--- START ---
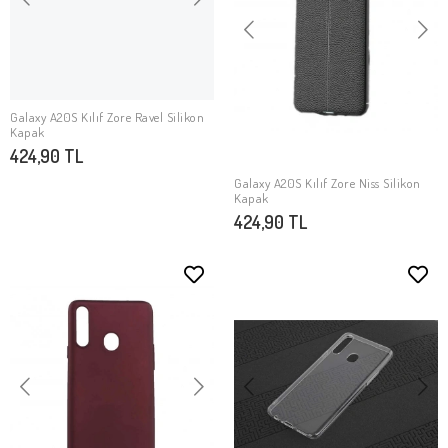
Galaxy A20S Kılıf Zore Ravel Silikon
SEPETE EKLE
Kapak
424,90 TL
Galaxy A20S Kılıf Zore Niss Silikon
SEPETE EKLE
Kapak
424,90 TL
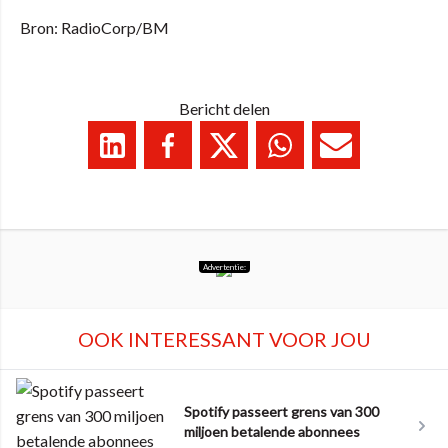
Bron: RadioCorp/BM
Bericht delen
Advertentie:
OOK INTERESSANT VOOR JOU
Spotify passeert grens van 300
miljoen betalende abonnees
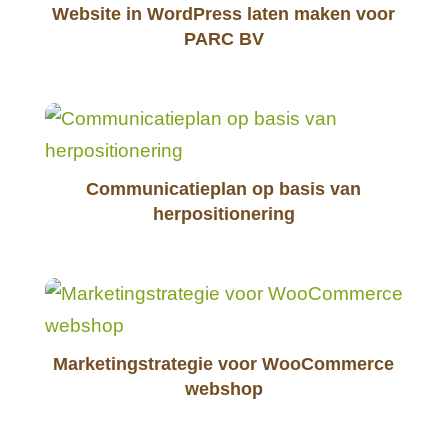
Website in WordPress laten maken voor
PARC BV
Communicatieplan op basis van
herpositionering
Marketingstrategie voor WooCommerce
webshop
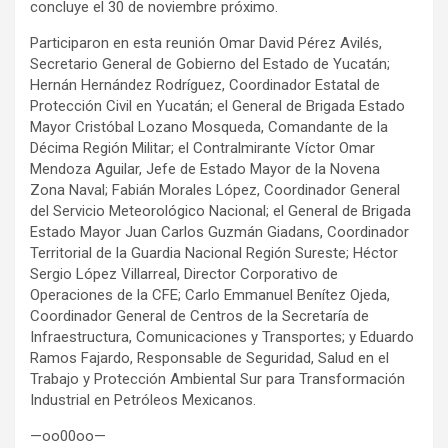
concluye el 30 de noviembre próximo.
Participaron en esta reunión Omar David Pérez Avilés,
Secretario General de Gobierno del Estado de Yucatán;
Hernán Hernández Rodríguez, Coordinador Estatal de
Protección Civil en Yucatán; el General de Brigada Estado
Mayor Cristóbal Lozano Mosqueda, Comandante de la
Décima Región Militar; el Contralmirante Víctor Omar
Mendoza Aguilar, Jefe de Estado Mayor de la Novena
Zona Naval; Fabián Morales López, Coordinador General
del Servicio Meteorológico Nacional; el General de Brigada
Estado Mayor Juan Carlos Guzmán Giadans, Coordinador
Territorial de la Guardia Nacional Región Sureste; Héctor
Sergio López Villarreal, Director Corporativo de
Operaciones de la CFE; Carlo Emmanuel Benítez Ojeda,
Coordinador General de Centros de la Secretaría de
Infraestructura, Comunicaciones y Transportes; y Eduardo
Ramos Fajardo, Responsable de Seguridad, Salud en el
Trabajo y Protección Ambiental Sur para Transformación
Industrial en Petróleos Mexicanos.
—oo00oo—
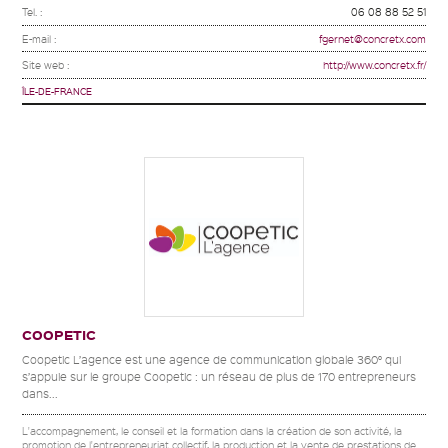
Tel. :
06 08 88 52 51
E-mail :
fgernet@concretx.com
Site web :
http://www.concretx.fr/
ÎLE-DE-FRANCE
COOPETIC
Coopetic L’agence est une agence de communication globale 360° qui
s’appuie sur le groupe Coopetic : un réseau de plus de 170 entrepreneurs
dans...
L'accompagnement, le conseil et la formation dans la création de son activité, la
promotion de l'entrepreneuriat collectif, la production et la vente de prestations de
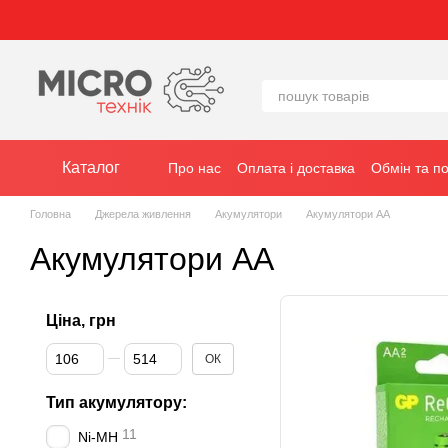
Перейти до основного контенту
Каталог
Про нас
Оплата і доставка
Обмін та п
Головна
Джерела живлення
Акумулятори
Акумулятори АА
Акумулятори АА
Ціна, грн
Від Ціна, грн
До Ціна, грн
ОК
Тип акумулятору:
11
Ni-MH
--- END ---
● JOB
Render every line of text in the material above as a Markdown table with the columns "No." and "Line", numbering the rows in order and skipping blank lines. Leave the pictures out of the table.

● REPLY
| No. | Line |
|---|---|
| 1 | Galaxy A20S Kılıf Zore Ravel Silikon |
| 2 | SEPETE EKLE |
| 3 | Kapak |
| 4 | 424,90 TL |
| 5 | Galaxy A20S Kılıf Zore Niss Silikon |
| 6 | SEPETE EKLE |
| 7 | Kapak |
| 8 | 424,90 TL |
| 9 | Bron: RadioCorp/BM |
| 10 | Bericht delen |
| 11 | Advertentie: |
| 12 | OOK INTERESSANT VOOR JOU |
| 13 | Spotify passeert grens van 300 |
| 14 | miljoen betalende abonnees |
| 15 | Website in WordPress laten maken voor |
| 16 | PARC BV |
| 17 | Communicatieplan op basis van |
| 18 | herpositionering |
| 19 | Marketingstrategie voor WooCommerce |
| 20 | webshop |
| 21 | concluye el 30 de noviembre próximo. |
| 22 | Participaron en esta reunión Omar David Pérez Avilés, |
| 23 | Secretario General de Gobierno del Estado de Yucatán; |
| 24 | Hernán Hernández Rodríguez, Coordinador Estatal de |
| 25 | Protección Civil en Yucatán; el General de Brigada Estado |
| 26 | Mayor Cristóbal Lozano Mosqueda, Comandante de la |
| 27 | Décima Región Militar; el Contralmirante Víctor Omar |
| 28 | Mendoza Aguilar, Jefe de Estado Mayor de la Novena |
| 29 | Zona Naval; Fabián Morales López, Coordinador General |
| 30 | del Servicio Meteorológico Nacional; el General de Brigada |
| 31 | Estado Mayor Juan Carlos Guzmán Giadans, Coordinador |
| 32 | Territorial de la Guardia Nacional Región Sureste; Héctor |
| 33 | Sergio López Villarreal, Director Corporativo de |
| 34 | Operaciones de la CFE; Carlo Emmanuel Benítez Ojeda, |
| 35 | Coordinador General de Centros de la Secretaría de |
| 36 | Infraestructura, Comunicaciones y Transportes; y Eduardo |
| 37 | Ramos Fajardo, Responsable de Seguridad, Salud en el |
| 38 | Trabajo y Protección Ambiental Sur para Transformación |
| 39 | Industrial en Petróleos Mexicanos. |
| 40 | —oo00oo— |
| 41 | Tel. : |
| 42 | 06 08 88 52 51 |
| 43 | E-mail : |
| 44 | fgernet@concretx.com |
| 45 | Site web : |
| 46 | http://www.concretx.fr/ |
| 47 | ÎLE-DE-FRANCE |
| 48 | COOPETIC |
| 49 | Coopetic L’agence est une agence de communication globale 360° qui |
| 50 | s’appuie sur le groupe Coopetic : un réseau de plus de 170 entrepreneurs |
| 51 | dans... |
| 52 | L'accompagnement, le conseil et la formation dans la création de son activité, la |
| 53 | promotion de l'entrepreneuriat collectif, la production et la vente de prestations de |
| 54 | Перейти до основного контенту |
| 55 | Каталог |
| 56 | Про нас |
| 57 | Оплата і доставка |
| 58 | Обмін та п |
| 59 | Головна |
| 60 | Джерела живлення |
| 61 | Акумулятори |
| 62 | Акумулятори АА |
| 63 | Акумулятори АА |
| 64 | Ціна, грн |
| 65 | Від Ціна, грн |
| 66 | До Ціна, грн |
| 67 | ОК |
| 68 | Тип акумулятору: |
| 69 | 11 |
| 70 | Ni-MH |